/ 25 November 2011

The embarrassment that is Europe now

This has not been a great week to be South African as a once-proud liberation movement rushed into law a Secrecy Bill that it had said would be held back pending more discussion and debate.

But what exactly does it mean to be European right now? Jason Manolopoulos, in Greece’s Odious Debt, says European Union banks and authorities colluded for a decade in the illusion that lending huge sums to peripheral eurozone countries was safe.

Manolopoulos quotes deceased tycoon Aristotle Onassis: “To be successful, keep looking tanned, live in an elegant building (even if you’re in the cellar), be seen in smart restaurants (even if you nurse one drink) and if you borrow, borrow big.”

There has been both big borrowing and big lending in Europe. But the day of reckoning, when the tab has to be settled, is drawing nearer.

These are strange times. A few weeks ago the entire global financial system was apparently imperilled because George Papandreou, then Greece’s prime minister, unilaterally decided to hold a referendum among Greeks on whether they should accept the EU bail-out. How could he be so irresponsible, indignant critics everywhere wanted to know?

In Greece and Italy, in quick succession, technocratic Cabinets were brought in to fix what the politicians had broken. The change was both quick and mysterious. In Italy’s case, Silvio Berlusconi was prime minister one day and gone the next. But maybe not. A television clip had him announcing his resignation but saying he was still the head of the majority party in Parliament.

There have been increasingly desperate attempts to create a big fix. British Prime Minister David Cameron flew in to implore German Chancellor Angela Merkel to support calls for the European Central Bank to buy debt as fast as the Europeans could make it. But Merkel was having none of it, telling Cameron that the individual eurozone members had to get their own houses in order.

Then Belgium became a pig, or more accurately, a member of the Pigs (Portugal, Ireland, Greece and Spain) as its borrowing costs rocketed. Although some of these countries have technocratic leaders, Belgium has had no leader for more than 500 days and the leader apparent has just said he does not want the job.

Its leaderless government has just found out that it got its sums wrong on the Dexia bail-out deal to which it agreed. It is on the hook for much, much more than previously thought.
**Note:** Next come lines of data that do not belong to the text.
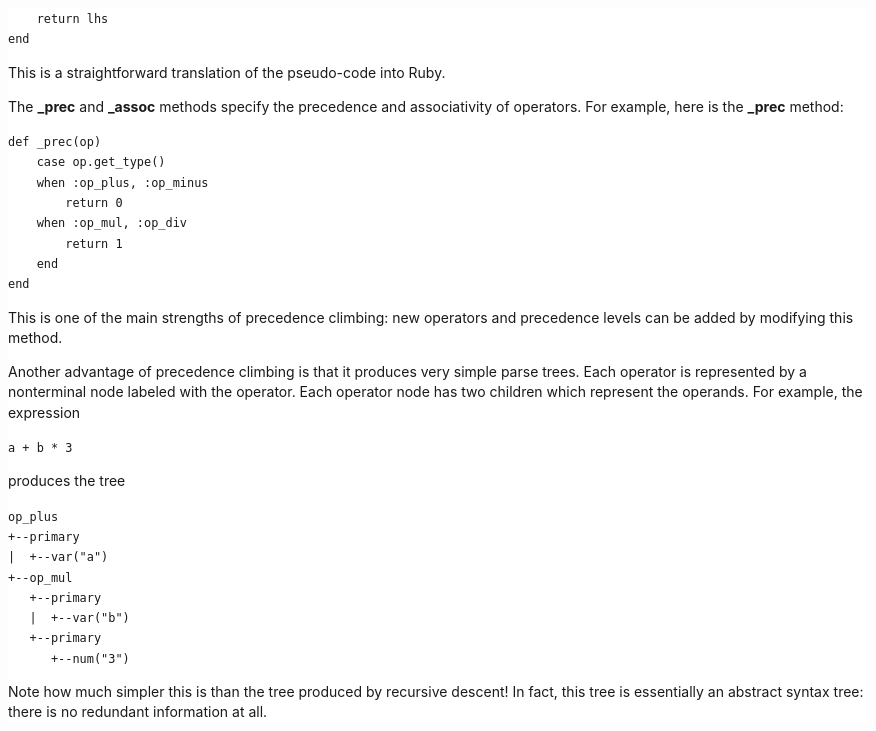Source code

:         return lhs
    end

This is a straightforward translation of the pseudo-code into Ruby.

The **\_prec** and **\_assoc** methods specify the precedence and associativity of operators. For example, here is the **\_prec** method:

    def _prec(op)
        case op.get_type()
        when :op_plus, :op_minus
            return 0
        when :op_mul, :op_div
            return 1
        end
    end

This is one of the main strengths of precedence climbing: new operators and precedence levels can be added by modifying this method.

Another advantage of precedence climbing is that it produces very simple parse trees. Each operator is represented by a nonterminal node labeled with the operator. Each operator node has two children which represent the operands. For example, the expression

    a + b * 3

produces the tree

    op_plus
    +--primary
    |  +--var("a")
    +--op_mul
       +--primary
       |  +--var("b")
       +--primary
          +--num("3")

Note how much simpler this is than the tree produced by recursive descent! In fact, this tree is essentially an abstract syntax tree: there is no redundant information at all.
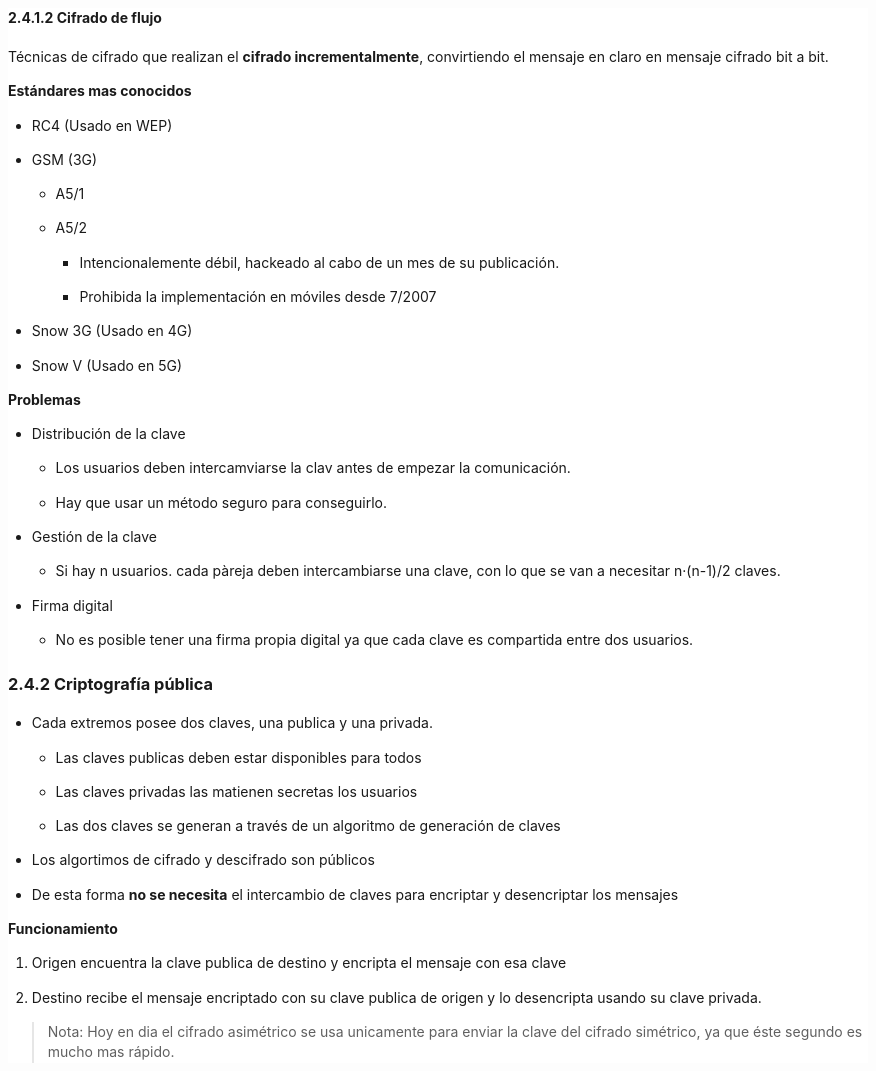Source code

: #### 2.4.1.2 Cifrado de flujo

Técnicas de cifrado que realizan el **cifrado incrementalmente**, convirtiendo el mensaje en claro en mensaje cifrado bit a bit.

**Estándares mas conocidos**

- RC4 (Usado en WEP)

- GSM (3G)
  
  - A5/1
  
  - A5/2
    
    - Intencionalemente débil, hackeado al cabo de un mes de su publicación.
    
    - Prohibida la implementación en móviles desde 7/2007

- Snow 3G (Usado en 4G)

- Snow V (Usado en 5G)

**Problemas**

- Distribución de la clave
  
  - Los usuarios deben intercamviarse la clav antes de empezar la comunicación.
  
  - Hay que usar un método seguro para conseguirlo.

- Gestión de la clave
  
  - Si hay n usuarios. cada pàreja deben intercambiarse una clave, con lo que se van a necesitar n·(n-1)/2 claves.

- Firma digital
  
  - No es posible tener una firma propia digital ya que cada clave es compartida entre dos usuarios.

### 2.4.2 Criptografía pública

- Cada extremos posee dos claves, una publica y una privada.
  
  - Las claves publicas deben estar disponibles para todos
  
  - Las claves privadas las matienen secretas los usuarios
  
  - Las dos claves se generan a través de un algoritmo de generación de claves

- Los algortimos de cifrado y descifrado son públicos

- De esta forma **no se necesita** el intercambio de claves para encriptar y desencriptar los mensajes

**Funcionamiento**

1. Origen encuentra la clave publica de destino y encripta el mensaje con esa clave

2. Destino recibe el mensaje encriptado con su clave publica de origen y lo desencripta usando su clave privada.

> Nota: Hoy en dia el cifrado asimétrico se usa unicamente para enviar la clave del cifrado simétrico, ya que éste segundo es mucho mas rápido.
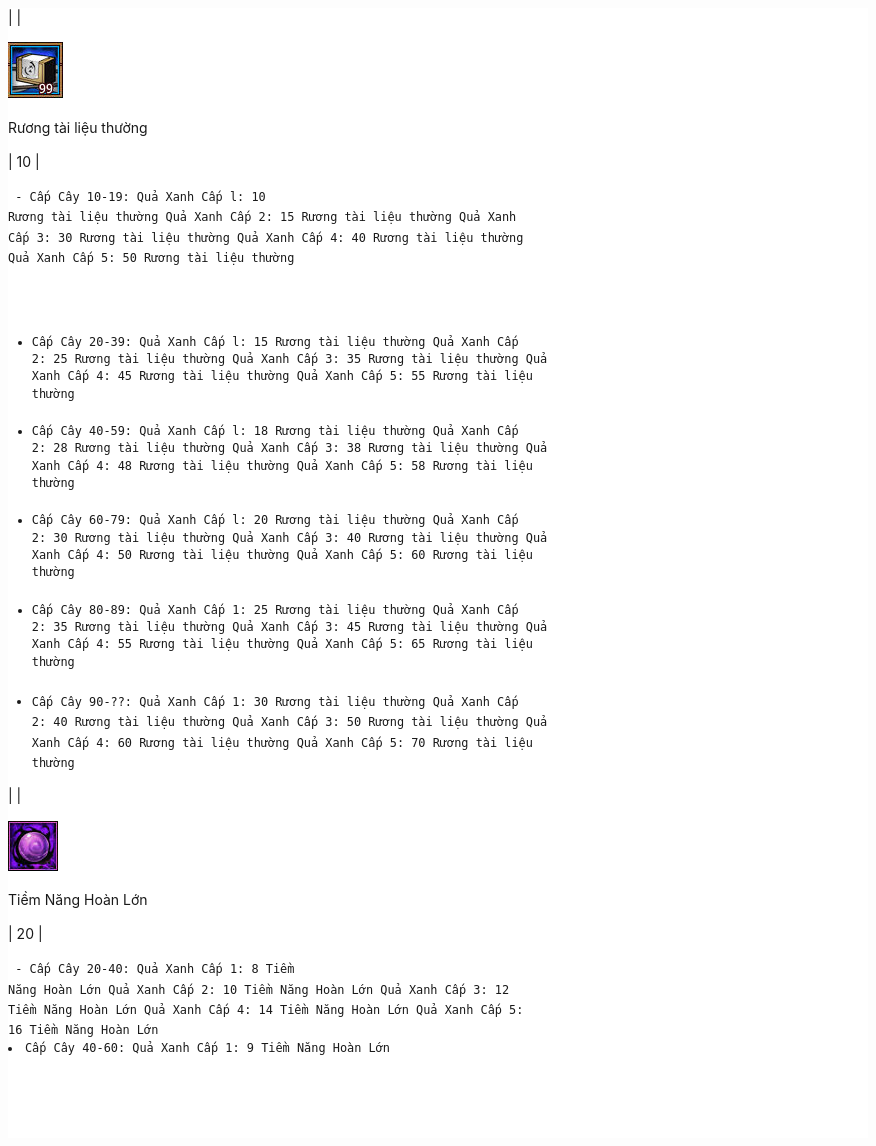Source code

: </code></pre>                                                                                                                                                                                                                                                                                                                                                                                                                                                                                                                                                                                                                                                                                                                                                                                                                                                                                                                                                                                                                                                                                                                                                                                |
| <p><img src="../.gitbook/assets/image (314).png" alt=""></p><p>Rương tài liệu thường</p> | 10              | <pre><code> - Cấp Cây 10-19:
Quả Xanh Cấp l: 10 Rương tài liệu thường
Quả Xanh Cấp 2: 15 Rương tài liệu thường
Quả Xanh Cấp 3: 30 Rương tài liệu thường
Quả Xanh Cấp 4: 40 Rương tài liệu thường
Quả Xanh Cấp 5: 50 Rương tài liệu thường
 - Cấp Cây 20-39:
Quả Xanh Cấp l: 15 Rương tài liệu thường
Quả Xanh Cấp 2: 25 Rương tài liệu thường
Quả Xanh Cấp 3: 35 Rương tài liệu thường
Quả Xanh Cấp 4: 45 Rương tài liệu thường
Quả Xanh Cấp 5: 55 Rương tài liệu thường
 - Cấp Cây 40-59:
Quả Xanh Cấp l: 18 Rương tài liệu thường
Quả Xanh Cấp 2: 28 Rương tài liệu thường
Quả Xanh Cấp 3: 38 Rương tài liệu thường
Quả Xanh Cấp 4: 48 Rương tài liệu thường
Quả Xanh Cấp 5: 58 Rương tài liệu thường
 - Cấp Cây 60-79:
Quả Xanh Cấp l: 20 Rương tài liệu thường
Quả Xanh Cấp 2: 30 Rương tài liệu thường
Quả Xanh Cấp 3: 40 Rương tài liệu thường
Quả Xanh Cấp 4: 50 Rương tài liệu thường
Quả Xanh Cấp 5: 60 Rương tài liệu thường
 - Cấp Cây 80-89:
Quả Xanh Cấp 1: 25 Rương tài liệu thường
Quả Xanh Cấp 2: 35 Rương tài liệu thường
Quả Xanh Cấp 3: 45 Rương tài liệu thường
Quả Xanh Cấp 4: 55 Rương tài liệu thường
Quả Xanh Cấp 5: 65 Rương tài liệu thường
 - Cấp Cây 90-??:
Quả Xanh Cấp 1: 30 Rương tài liệu thường
Quả Xanh Cấp 2: 40 Rương tài liệu thường
Quả Xanh Cấp 3: 50 Rương tài liệu thường
Quả Xanh Cấp 4: 60 Rương tài liệu thường
Quả Xanh Cấp 5: 70 Rương tài liệu thường
</code></pre> |
| <p><img src="../.gitbook/assets/image (345).png" alt=""></p><p>Tiềm Năng Hoàn Lớn</p>    | 20              | <pre><code> - Cấp Cây 20-40:
Quả Xanh Cấp 1:  8 Tiềm Năng Hoàn Lớn
Quả Xanh Cấp 2: 10 Tiềm Năng Hoàn Lớn
Quả Xanh Cấp 3: 12 Tiềm Năng Hoàn Lớn
Quả Xanh Cấp 4: 14 Tiềm Năng Hoàn Lớn
Quả Xanh Cấp 5: 16 Tiềm Năng Hoàn Lớn
 - Cấp Cây 40-60:
Quả Xanh Cấp 1:  9 Tiềm Năng Hoàn Lớn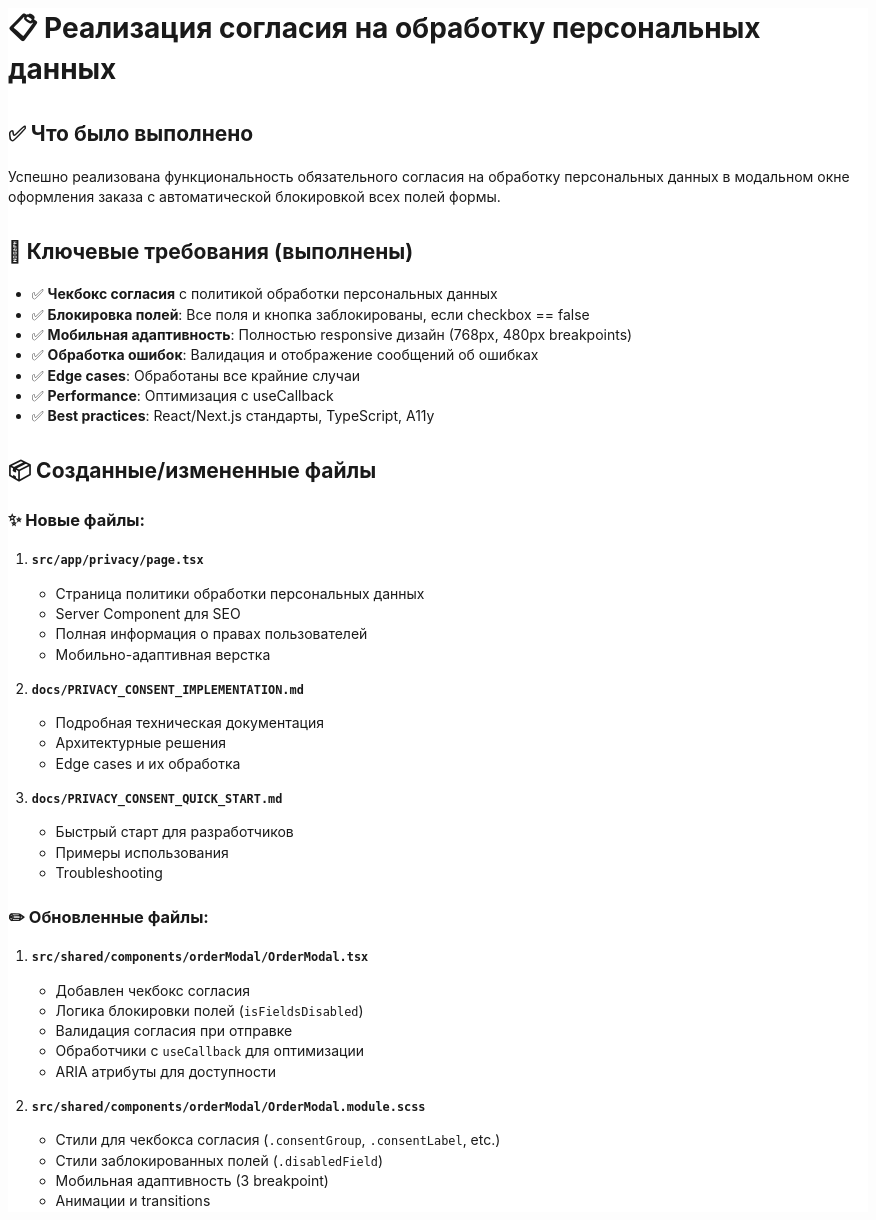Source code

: # 📋 Реализация согласия на обработку персональных данных

## ✅ Что было выполнено

Успешно реализована функциональность обязательного согласия на обработку персональных данных в модальном окне оформления заказа с автоматической блокировкой всех полей формы.

## 🎯 Ключевые требования (выполнены)

- ✅ **Чекбокс согласия** с политикой обработки персональных данных
- ✅ **Блокировка полей**: Все поля и кнопка заблокированы, если checkbox == false
- ✅ **Мобильная адаптивность**: Полностью responsive дизайн (768px, 480px breakpoints)
- ✅ **Обработка ошибок**: Валидация и отображение сообщений об ошибках
- ✅ **Edge cases**: Обработаны все крайние случаи
- ✅ **Performance**: Оптимизация с useCallback
- ✅ **Best practices**: React/Next.js стандарты, TypeScript, A11y

## 📦 Созданные/измененные файлы

### ✨ Новые файлы:

1. **`src/app/privacy/page.tsx`**

   - Страница политики обработки персональных данных
   - Server Component для SEO
   - Полная информация о правах пользователей
   - Мобильно-адаптивная верстка

2. **`docs/PRIVACY_CONSENT_IMPLEMENTATION.md`**

   - Подробная техническая документация
   - Архитектурные решения
   - Edge cases и их обработка

3. **`docs/PRIVACY_CONSENT_QUICK_START.md`**
   - Быстрый старт для разработчиков
   - Примеры использования
   - Troubleshooting

### ✏️ Обновленные файлы:

1. **`src/shared/components/orderModal/OrderModal.tsx`**

   - Добавлен чекбокс согласия
   - Логика блокировки полей (`isFieldsDisabled`)
   - Валидация согласия при отправке
   - Обработчики с `useCallback` для оптимизации
   - ARIA атрибуты для доступности

2. **`src/shared/components/orderModal/OrderModal.module.scss`**

   - Стили для чекбокса согласия (`.consentGroup`, `.consentLabel`, etc.)
   - Стили заблокированных полей (`.disabledField`)
   - Мобильная адаптивность (3 breakpoint)
   - Анимации и transitions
Brussels in mid-week announced a new plan to save the eurozone. This, as leaked to the Financial Times a few days earlier, is for a new get-tough policy on recalcitrants that do not keep their budget deficits under control. It sounds good, but the EU could equally well go and look at the Maastricht Treaty, its founding document, which sets out the fiscally prudent deficits that have been roundly ignored.

Brussels announced a new ­solution — eurobonds, European Central Bank-backed bonds underwritten by the financially strong (read: Germany). The only problem, though, is that it should really have checked with Germany before putting eurobonds up as a solution. Merkel responded by describing eurobonds as no more than collectivised debt.

Germans, by the way, love what she is doing, giving her an approval rating of 57%. Merkel, at least at this stage, is not likely to be replaced by a technocrat.

But if Greece precipitated the crisis, it was Italy that brought the eurozone — and the global economy with it — to the brink. The Italians have borrowed too much and need the Germans to bail them out. Italy’s public debt tops 120% of gross domestic product at €1.9-trillion, the highest in the eurozone. Germany’s is a relatively modest 81% of GDP, but still above the EU limit of 60%.

But, perversely, Italians are richer than Germans. Credit-Suisse says in its Global Wealth Report that the average German household has wealth (assets less debts) on a per-capita basis of $133 000; the equivalent amount for Italians is $180 000. The Germans should get a suntan. And borrow big.